== To do ==
Pull every line containing "selected" from the entries.

(Record set Opens)

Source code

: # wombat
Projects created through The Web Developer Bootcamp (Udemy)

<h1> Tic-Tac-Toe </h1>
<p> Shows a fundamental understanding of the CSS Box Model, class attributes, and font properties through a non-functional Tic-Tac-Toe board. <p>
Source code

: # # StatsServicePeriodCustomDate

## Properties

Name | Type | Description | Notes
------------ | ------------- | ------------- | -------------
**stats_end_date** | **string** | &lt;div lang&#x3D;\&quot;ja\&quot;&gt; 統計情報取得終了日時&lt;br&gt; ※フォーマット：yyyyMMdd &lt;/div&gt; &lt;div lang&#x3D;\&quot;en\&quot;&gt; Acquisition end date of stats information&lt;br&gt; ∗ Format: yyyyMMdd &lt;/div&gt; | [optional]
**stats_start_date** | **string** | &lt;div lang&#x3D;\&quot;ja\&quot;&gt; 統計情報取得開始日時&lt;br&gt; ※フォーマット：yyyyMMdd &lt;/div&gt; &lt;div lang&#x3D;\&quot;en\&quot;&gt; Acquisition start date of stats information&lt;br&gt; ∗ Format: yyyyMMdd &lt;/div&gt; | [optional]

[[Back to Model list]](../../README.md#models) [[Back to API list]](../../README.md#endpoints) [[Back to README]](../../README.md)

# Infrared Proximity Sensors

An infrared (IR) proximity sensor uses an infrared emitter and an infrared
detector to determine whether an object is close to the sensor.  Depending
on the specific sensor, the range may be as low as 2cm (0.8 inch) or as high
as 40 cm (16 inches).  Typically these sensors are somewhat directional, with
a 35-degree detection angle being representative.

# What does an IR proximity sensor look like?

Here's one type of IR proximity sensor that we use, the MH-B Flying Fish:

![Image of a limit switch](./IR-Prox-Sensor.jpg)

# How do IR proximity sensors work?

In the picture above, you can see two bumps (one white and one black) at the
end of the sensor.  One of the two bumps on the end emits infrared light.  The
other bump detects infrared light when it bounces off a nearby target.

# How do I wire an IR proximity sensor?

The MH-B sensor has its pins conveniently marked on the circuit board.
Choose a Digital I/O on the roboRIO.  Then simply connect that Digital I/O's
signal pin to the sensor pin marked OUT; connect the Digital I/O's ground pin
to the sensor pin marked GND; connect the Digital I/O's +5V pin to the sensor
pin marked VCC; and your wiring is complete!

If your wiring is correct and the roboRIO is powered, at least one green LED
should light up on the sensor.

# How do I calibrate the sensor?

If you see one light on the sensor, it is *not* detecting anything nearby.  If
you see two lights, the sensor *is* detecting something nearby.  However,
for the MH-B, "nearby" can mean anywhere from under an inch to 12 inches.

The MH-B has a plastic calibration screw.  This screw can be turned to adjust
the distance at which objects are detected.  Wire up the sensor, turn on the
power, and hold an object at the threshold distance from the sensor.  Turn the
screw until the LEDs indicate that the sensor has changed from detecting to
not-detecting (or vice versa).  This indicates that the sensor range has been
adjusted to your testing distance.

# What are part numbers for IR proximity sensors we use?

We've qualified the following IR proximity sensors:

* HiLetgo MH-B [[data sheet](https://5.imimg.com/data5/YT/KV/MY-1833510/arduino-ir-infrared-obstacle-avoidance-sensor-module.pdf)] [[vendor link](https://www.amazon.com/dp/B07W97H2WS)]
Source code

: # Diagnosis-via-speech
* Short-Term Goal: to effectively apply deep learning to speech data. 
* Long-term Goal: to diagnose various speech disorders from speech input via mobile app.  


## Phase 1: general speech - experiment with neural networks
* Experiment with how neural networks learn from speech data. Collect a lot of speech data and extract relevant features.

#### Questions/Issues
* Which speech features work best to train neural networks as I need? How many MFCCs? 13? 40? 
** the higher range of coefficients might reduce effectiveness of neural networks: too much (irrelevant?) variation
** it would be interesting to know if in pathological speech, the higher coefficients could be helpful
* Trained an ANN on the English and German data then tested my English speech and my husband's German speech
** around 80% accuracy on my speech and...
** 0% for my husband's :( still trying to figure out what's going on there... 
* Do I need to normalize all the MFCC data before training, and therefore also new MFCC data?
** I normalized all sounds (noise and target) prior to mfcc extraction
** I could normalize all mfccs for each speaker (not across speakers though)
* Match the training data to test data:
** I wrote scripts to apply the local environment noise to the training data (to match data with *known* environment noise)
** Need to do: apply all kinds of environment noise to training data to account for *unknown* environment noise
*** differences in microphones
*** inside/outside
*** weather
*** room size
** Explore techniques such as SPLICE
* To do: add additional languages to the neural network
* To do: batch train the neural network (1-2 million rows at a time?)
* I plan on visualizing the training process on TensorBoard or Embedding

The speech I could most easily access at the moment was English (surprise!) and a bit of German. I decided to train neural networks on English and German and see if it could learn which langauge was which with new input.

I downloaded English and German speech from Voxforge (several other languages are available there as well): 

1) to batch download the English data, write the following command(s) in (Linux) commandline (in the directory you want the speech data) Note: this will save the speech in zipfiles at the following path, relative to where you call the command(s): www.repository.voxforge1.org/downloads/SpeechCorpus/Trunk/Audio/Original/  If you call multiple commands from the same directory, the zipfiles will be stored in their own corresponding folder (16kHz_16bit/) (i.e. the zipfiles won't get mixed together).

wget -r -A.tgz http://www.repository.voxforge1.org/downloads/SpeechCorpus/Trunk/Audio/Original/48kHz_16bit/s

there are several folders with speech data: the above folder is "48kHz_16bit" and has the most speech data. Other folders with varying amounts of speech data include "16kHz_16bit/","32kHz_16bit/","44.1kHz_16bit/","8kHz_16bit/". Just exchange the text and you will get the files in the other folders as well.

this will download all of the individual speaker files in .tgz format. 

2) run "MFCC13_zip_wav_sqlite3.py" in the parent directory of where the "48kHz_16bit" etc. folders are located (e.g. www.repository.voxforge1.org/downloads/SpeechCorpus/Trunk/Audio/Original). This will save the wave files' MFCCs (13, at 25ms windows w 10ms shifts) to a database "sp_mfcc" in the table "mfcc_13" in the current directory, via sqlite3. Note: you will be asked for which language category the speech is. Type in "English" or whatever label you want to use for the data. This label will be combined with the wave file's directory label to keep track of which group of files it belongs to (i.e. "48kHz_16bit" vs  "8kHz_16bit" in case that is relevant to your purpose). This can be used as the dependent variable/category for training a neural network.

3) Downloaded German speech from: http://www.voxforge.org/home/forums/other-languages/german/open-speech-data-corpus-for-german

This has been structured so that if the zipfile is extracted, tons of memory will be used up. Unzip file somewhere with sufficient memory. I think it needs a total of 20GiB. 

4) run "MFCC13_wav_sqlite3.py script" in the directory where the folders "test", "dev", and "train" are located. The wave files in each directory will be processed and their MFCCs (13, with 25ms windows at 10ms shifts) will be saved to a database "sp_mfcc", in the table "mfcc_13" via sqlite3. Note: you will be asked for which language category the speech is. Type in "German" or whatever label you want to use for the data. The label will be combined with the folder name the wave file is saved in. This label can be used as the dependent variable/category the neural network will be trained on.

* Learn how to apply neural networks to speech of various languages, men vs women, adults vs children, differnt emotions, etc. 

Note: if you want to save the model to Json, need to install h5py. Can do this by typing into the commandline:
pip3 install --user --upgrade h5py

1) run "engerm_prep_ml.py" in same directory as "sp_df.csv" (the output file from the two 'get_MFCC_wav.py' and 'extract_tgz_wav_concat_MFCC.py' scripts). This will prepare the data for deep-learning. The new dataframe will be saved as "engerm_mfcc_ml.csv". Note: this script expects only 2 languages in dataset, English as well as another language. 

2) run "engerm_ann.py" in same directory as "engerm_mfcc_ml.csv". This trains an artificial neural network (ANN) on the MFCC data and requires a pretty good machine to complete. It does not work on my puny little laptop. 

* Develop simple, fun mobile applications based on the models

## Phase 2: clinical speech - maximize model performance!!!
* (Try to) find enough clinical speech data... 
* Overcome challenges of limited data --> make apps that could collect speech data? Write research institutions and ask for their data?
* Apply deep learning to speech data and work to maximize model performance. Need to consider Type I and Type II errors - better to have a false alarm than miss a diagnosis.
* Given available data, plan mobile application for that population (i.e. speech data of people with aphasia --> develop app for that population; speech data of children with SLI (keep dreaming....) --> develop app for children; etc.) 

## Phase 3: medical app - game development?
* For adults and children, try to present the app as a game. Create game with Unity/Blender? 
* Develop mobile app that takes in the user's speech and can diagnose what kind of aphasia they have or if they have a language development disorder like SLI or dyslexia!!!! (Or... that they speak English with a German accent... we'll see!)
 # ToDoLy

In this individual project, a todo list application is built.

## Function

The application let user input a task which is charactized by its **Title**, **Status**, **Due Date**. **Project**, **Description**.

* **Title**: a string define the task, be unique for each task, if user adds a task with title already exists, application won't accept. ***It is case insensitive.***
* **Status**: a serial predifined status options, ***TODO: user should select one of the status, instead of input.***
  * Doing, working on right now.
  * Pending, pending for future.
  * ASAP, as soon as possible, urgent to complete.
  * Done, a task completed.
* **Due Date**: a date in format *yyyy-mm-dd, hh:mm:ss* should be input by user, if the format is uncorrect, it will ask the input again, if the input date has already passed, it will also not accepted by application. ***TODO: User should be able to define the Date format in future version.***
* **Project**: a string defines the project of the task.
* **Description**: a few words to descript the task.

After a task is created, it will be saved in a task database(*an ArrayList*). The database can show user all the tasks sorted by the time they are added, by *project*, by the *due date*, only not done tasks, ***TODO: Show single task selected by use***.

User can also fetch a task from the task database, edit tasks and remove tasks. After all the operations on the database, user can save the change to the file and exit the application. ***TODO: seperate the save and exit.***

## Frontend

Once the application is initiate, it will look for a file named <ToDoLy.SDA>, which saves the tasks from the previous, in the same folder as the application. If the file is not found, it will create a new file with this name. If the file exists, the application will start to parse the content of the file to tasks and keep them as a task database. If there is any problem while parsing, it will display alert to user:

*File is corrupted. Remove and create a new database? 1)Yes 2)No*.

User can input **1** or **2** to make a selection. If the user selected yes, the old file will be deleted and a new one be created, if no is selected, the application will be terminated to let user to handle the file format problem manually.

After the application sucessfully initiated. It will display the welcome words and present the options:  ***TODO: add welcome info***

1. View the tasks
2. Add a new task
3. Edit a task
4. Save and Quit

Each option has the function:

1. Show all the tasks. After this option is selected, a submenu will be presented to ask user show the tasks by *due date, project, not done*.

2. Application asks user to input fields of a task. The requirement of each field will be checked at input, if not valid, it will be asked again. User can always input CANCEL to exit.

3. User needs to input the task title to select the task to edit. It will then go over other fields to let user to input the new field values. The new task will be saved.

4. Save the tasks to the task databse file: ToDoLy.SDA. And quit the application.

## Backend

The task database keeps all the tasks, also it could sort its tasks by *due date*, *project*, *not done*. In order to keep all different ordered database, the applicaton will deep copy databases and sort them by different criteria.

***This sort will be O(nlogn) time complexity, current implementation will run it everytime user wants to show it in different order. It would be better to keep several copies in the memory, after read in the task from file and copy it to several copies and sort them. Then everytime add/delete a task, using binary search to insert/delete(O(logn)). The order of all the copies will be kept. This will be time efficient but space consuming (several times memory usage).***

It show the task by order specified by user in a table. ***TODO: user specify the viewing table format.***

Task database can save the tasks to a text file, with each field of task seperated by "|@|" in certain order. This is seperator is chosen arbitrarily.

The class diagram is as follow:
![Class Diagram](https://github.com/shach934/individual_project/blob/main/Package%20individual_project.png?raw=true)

(Record set Closes)

== Result of this task ==
After a task is created, it will be saved in a task database(*an ArrayList*). The database can show user all the tasks sorted by the time they are added, by *project*, by the *due date*, only not done tasks, ***TODO: Show single task selected by use***.
User can input **1** or **2** to make a selection. If the user selected yes, the old file will be deleted and a new one be created, if no is selected, the application will be terminated to let user to handle the file format problem manually.
1. Show all the tasks. After this option is selected, a submenu will be presented to ask user show the tasks by *due date, project, not done*.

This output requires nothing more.